Term paper specifications

You are responsible for a term paper that builds and evaluates some language technology discussed in class.

If you are not sure whether your project satisfies the above specifications, email a brief description to Kyle before proceeding.

A brief list of ideas:

  1. Write a finite-state grapheme-to-phoneme conversion grammar using Pynini, then evaluate it against pronunciation dictionaries from WikiPron.
  2. Using a language model and a finite-state covering grammar, decode ambiguous text (e.g., written in "chatspeak", containing ambiguous abbreviations, etc.) using NGram and Pynini.
  3. Train and evaluate a tagger (for part-of-speech, NP chunks, or named entities) using a tagger (1 2 3 4).
  4. Train and evaluate a text classifier using scikit-learn.

What to submit

Your submission should include:

  1. Any interesting samples of code (though I won't reviewing code quality in my grading)

  2. Data used (or instructions or code to obtain it, if it's more than 10 MB or so)

  3. A write-up of several pages describing:

    1. what you did
    2. why it might be a useful thing to automate
    3. the data you used
    4. the software you used and/or developed
    5. the results of your evaluation

Rubric

The term paper will be graded on the degree to submission satisfies the above specification.

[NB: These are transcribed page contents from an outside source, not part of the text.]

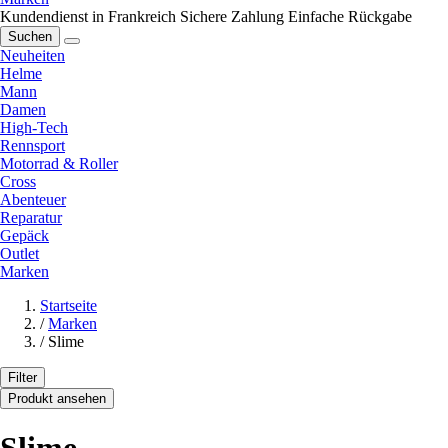
Kundendienst in Frankreich
Sichere Zahlung
Einfache Rückgabe
Suchen
Neuheiten
Helme
Mann
Damen
High-Tech
Rennsport
Motorrad & Roller
Cross
Abenteuer
Reparatur
Gepäck
Outlet
Marken
Startseite
/
Marken
/
Slime
Filter
Produkt ansehen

I will grade the submission up to the point where I am required to submit grades to the registrar's office; this usually a week or so after the end of the semester. If I have not received a term paper by then, you will receive an "I" (incomplete) grade until you submit the term paper.

Hints

  1. While it's possible to work with audio data for this project, it's a lot harder than working with discrete (e.g., text, etc.) data unless you've also studied acoustic phonetics and/or signal processing.
  2. It's okay (good, even) if this harmonizes with some other projects you're doing for credit (e.g., qualifying papers), so long as you make it clear in your write-up what part of the project is unique to the term paper.

Proposal

To propose a topic, send a brief description of the project to both Kyle and Spencer (in the same email).

Submission

Submit the term paper via email, once again sending it to both Kyle and Spencer (in the same email).